Eyes down
The symbol [ ] means 'the integer part of'. Can the numbers [2x];
2[x]; [x + 1/2] + [x - 1/2] ever be equal? Can they ever take three
different values?
Age
16 to 18
Challenge level
Problem
The symbol [ ] means 'the integer part of '.
Consider the three numbers
$$[2x];\ 2[x];\ [x + {1\over 2}] + [x - {1\over 2}]$$
Can they ever be equal?
Can they ever take three different values?
Getting Started
If the integer part of $x$ is $a$ then $x=a + b$ where $a$ is a whole number and $0\leq b < 1$.

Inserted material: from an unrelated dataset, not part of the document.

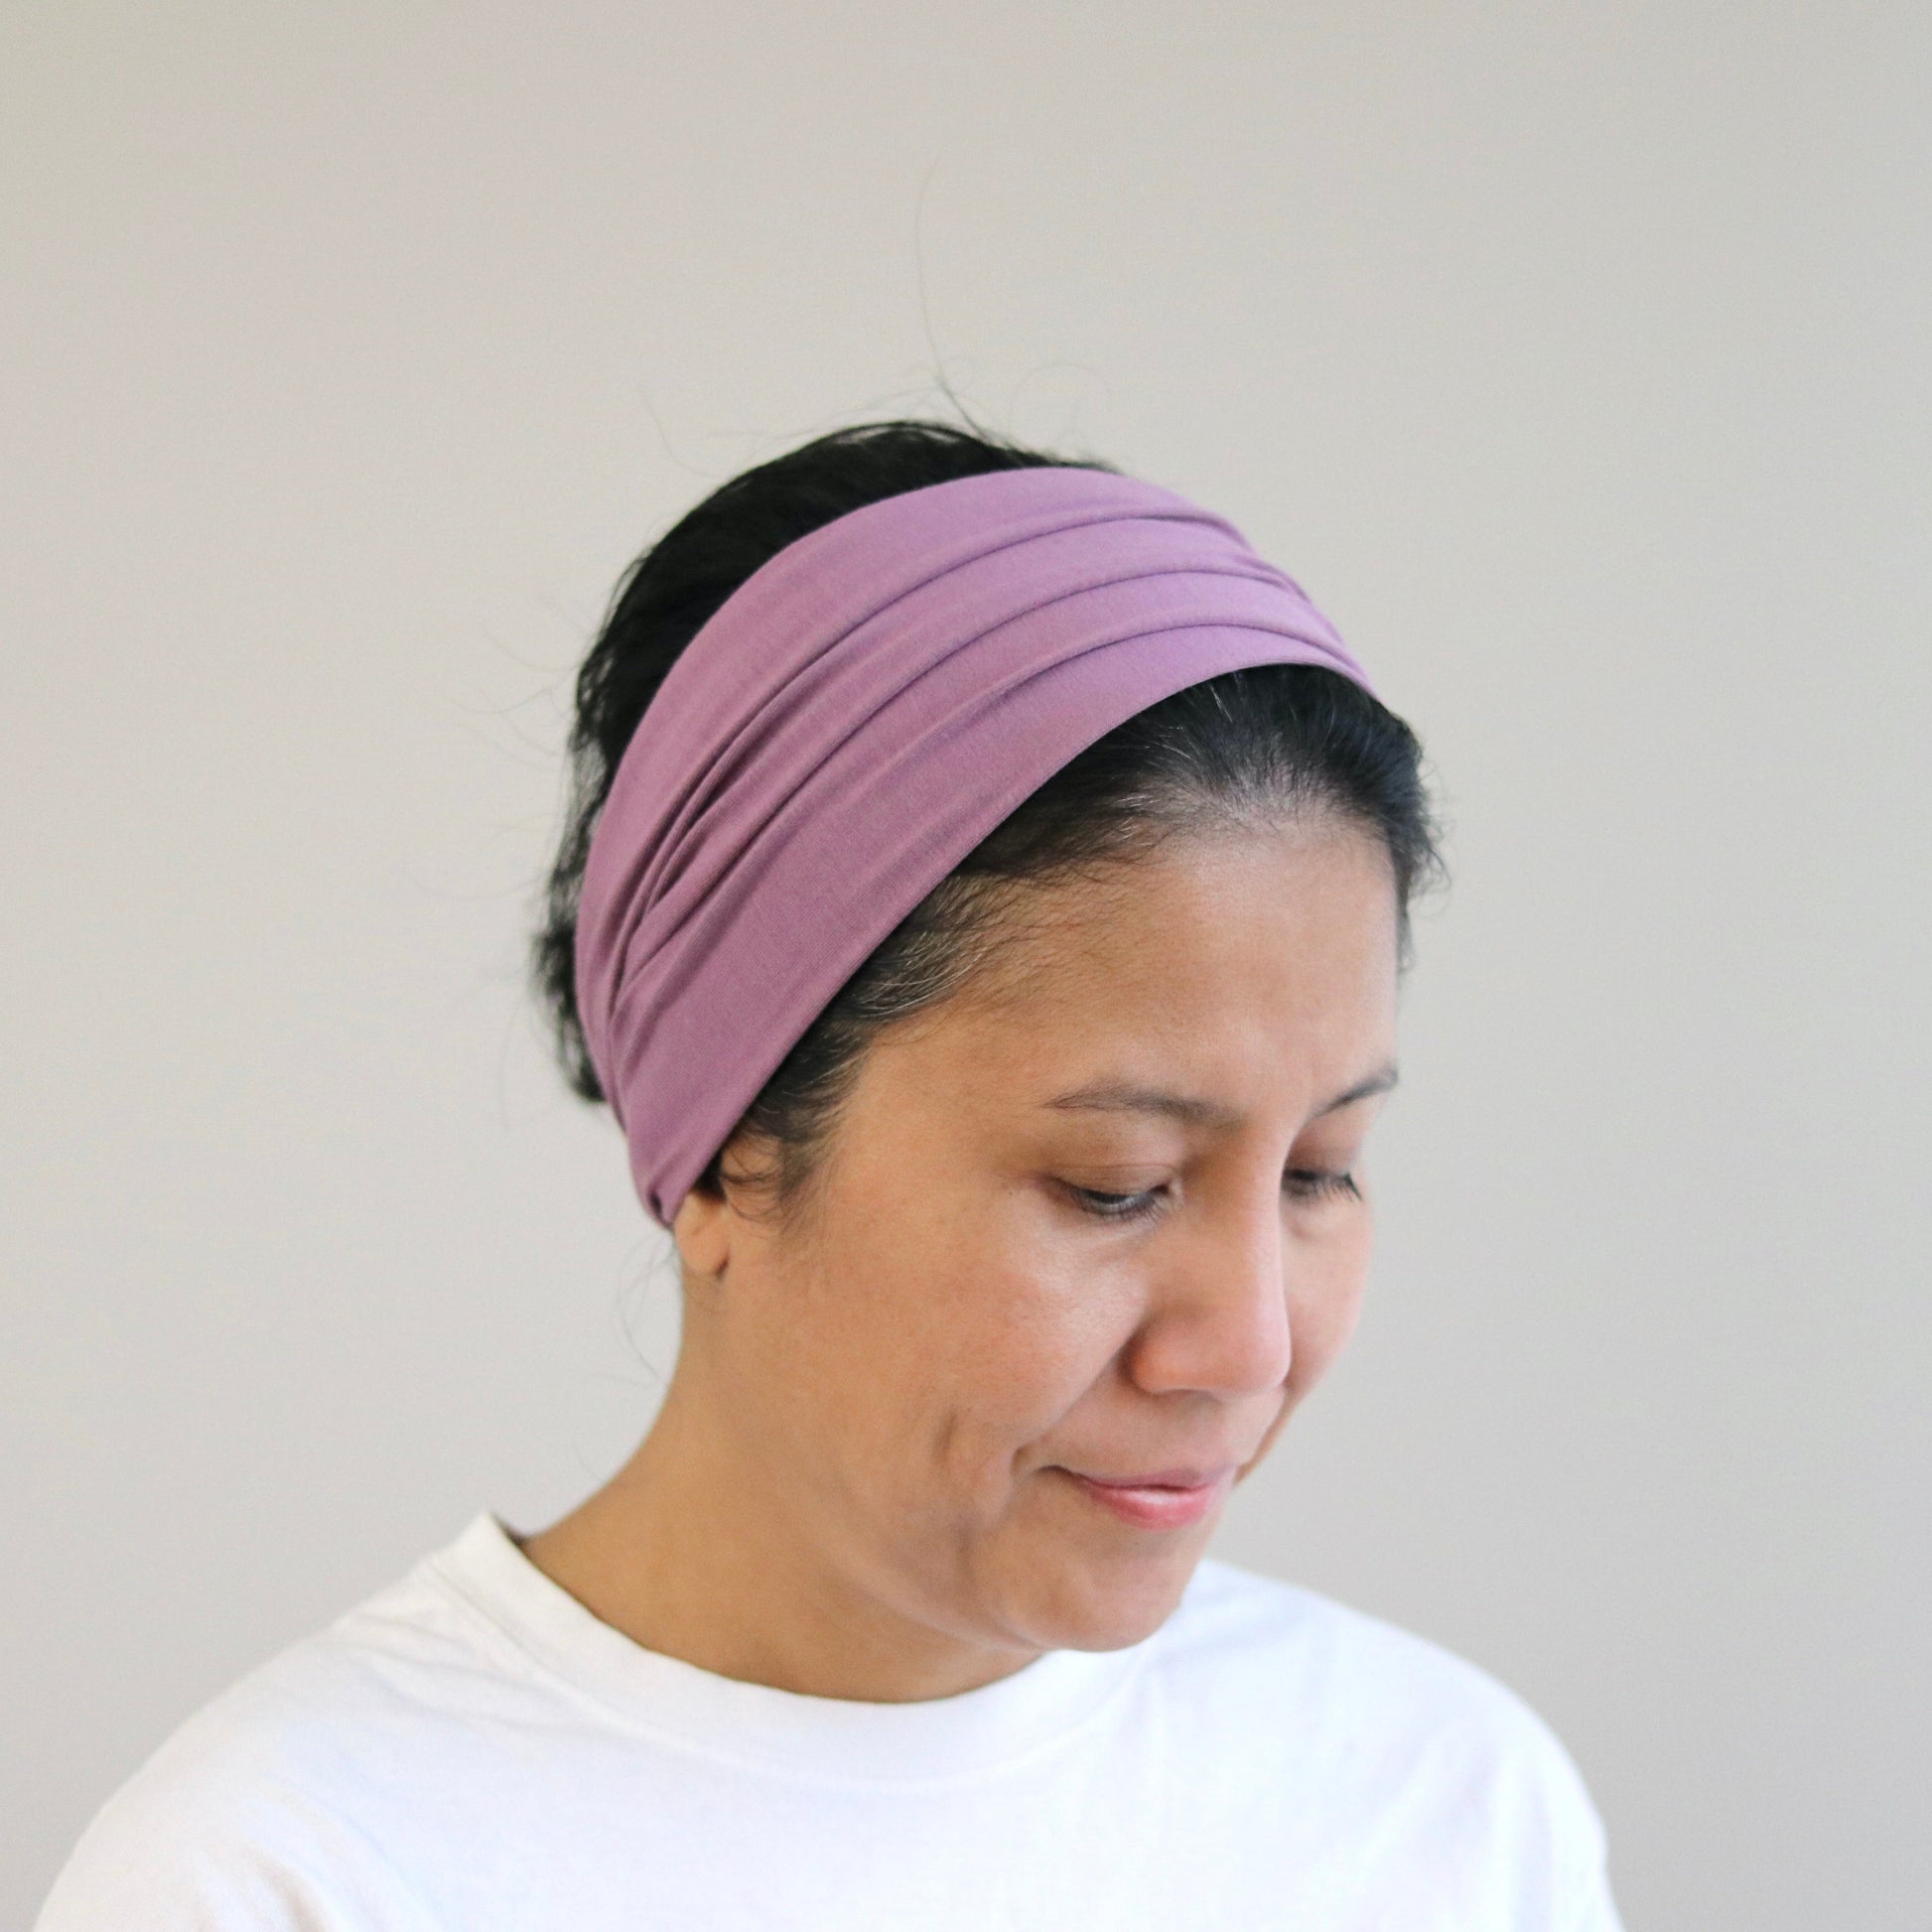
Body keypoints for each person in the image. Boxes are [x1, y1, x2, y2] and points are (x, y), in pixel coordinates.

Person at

Try some numerical values of $x$, evaluate the three functions and record the results. What do you notice? Can you prove that different values of $x$ will produce similar findings?
Student Solutions
Thank you to Alan of Madras College for this solution.
If $x$ is a real number then $x = a + b$ where $a$ is an integer and $b$ is a real number such that $0 \leq b < 1$. Here $a$ is the integer part of $x$ and we write $a = [x]$. We have to consider whether $[2x]$; $2[x]$ and $[x + 1/2 ] + [x - 1/2 ]$ can ever be equal and whether they can take three different values.

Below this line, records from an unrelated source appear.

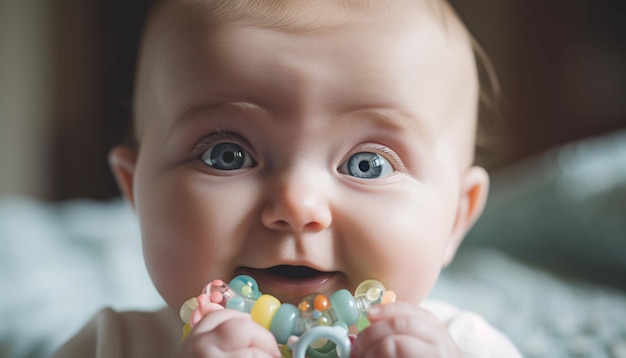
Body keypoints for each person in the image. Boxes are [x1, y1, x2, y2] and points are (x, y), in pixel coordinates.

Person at [55, 0, 521, 356]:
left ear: (456, 218)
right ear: (137, 193)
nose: (297, 205)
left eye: (368, 164)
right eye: (227, 155)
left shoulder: (463, 346)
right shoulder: (113, 344)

If $1/2 \leq b < 1$ then $[2x]= 2a + 1$.
If $0 \leq b < 1/2$ then $[2x]= 2a$.
For any $b$, $2[x] = 2a$.
If $1/2 \leq b < 1$ then $[x+ 1/2 ] = a + 1$ and $[x - 1/2 ] = a$ and so $[x + 1/2 ] + [x - 1/2 ] = 2a + 1$.
If $0 \leq b < 1/2$ then $[x+ 1/2 ] = a$ and $[x - 1/2 ] = a - 1$ and so $[x + 1/2 ] + [x - 1/2 ] = 2a - 1$.

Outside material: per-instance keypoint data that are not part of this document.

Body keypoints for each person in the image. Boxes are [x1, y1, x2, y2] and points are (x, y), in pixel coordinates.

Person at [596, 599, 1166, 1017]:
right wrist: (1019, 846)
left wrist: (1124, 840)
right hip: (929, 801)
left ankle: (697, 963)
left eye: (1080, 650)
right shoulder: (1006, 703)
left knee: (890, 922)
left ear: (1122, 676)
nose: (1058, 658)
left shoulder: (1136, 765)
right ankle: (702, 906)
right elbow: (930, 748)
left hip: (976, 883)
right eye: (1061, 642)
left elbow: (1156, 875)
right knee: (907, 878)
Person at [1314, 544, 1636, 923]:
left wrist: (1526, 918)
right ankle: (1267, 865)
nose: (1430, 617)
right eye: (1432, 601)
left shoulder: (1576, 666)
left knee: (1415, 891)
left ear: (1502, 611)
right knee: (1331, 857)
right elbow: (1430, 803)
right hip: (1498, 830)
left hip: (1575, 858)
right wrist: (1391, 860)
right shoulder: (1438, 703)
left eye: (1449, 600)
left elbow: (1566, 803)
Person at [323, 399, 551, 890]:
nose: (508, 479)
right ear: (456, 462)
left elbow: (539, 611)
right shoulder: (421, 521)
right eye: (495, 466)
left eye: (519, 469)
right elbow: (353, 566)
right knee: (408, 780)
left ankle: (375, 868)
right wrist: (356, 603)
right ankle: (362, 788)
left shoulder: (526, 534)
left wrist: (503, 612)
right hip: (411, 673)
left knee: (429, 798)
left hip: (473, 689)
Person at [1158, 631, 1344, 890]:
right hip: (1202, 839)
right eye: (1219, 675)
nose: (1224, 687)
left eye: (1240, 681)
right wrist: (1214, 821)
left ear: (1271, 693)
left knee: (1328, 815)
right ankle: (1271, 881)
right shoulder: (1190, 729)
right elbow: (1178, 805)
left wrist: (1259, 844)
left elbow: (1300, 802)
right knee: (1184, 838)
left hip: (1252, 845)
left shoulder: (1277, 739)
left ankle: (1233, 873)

$\bullet$ Case 1: $\; 0 \leq b < 1/2$
$[2x]= 2a = 2[x]$
but $[2x] \neq [x + 1/2 ] + [x - 1/2 ]$.
$\bullet$ Case 2: $\; 1/2 \leq b < 1$
$[2x]= 2a + 1 = [x + 1/2 ] + [x - 1/2]$
but $[2x] \neq 2[x]$.
Hence it is impossible for all of $[2x]$; $2[x]$ and $[x + 1/2 ] + [x - 1/2 ]$ to be equal but they can never take three different values.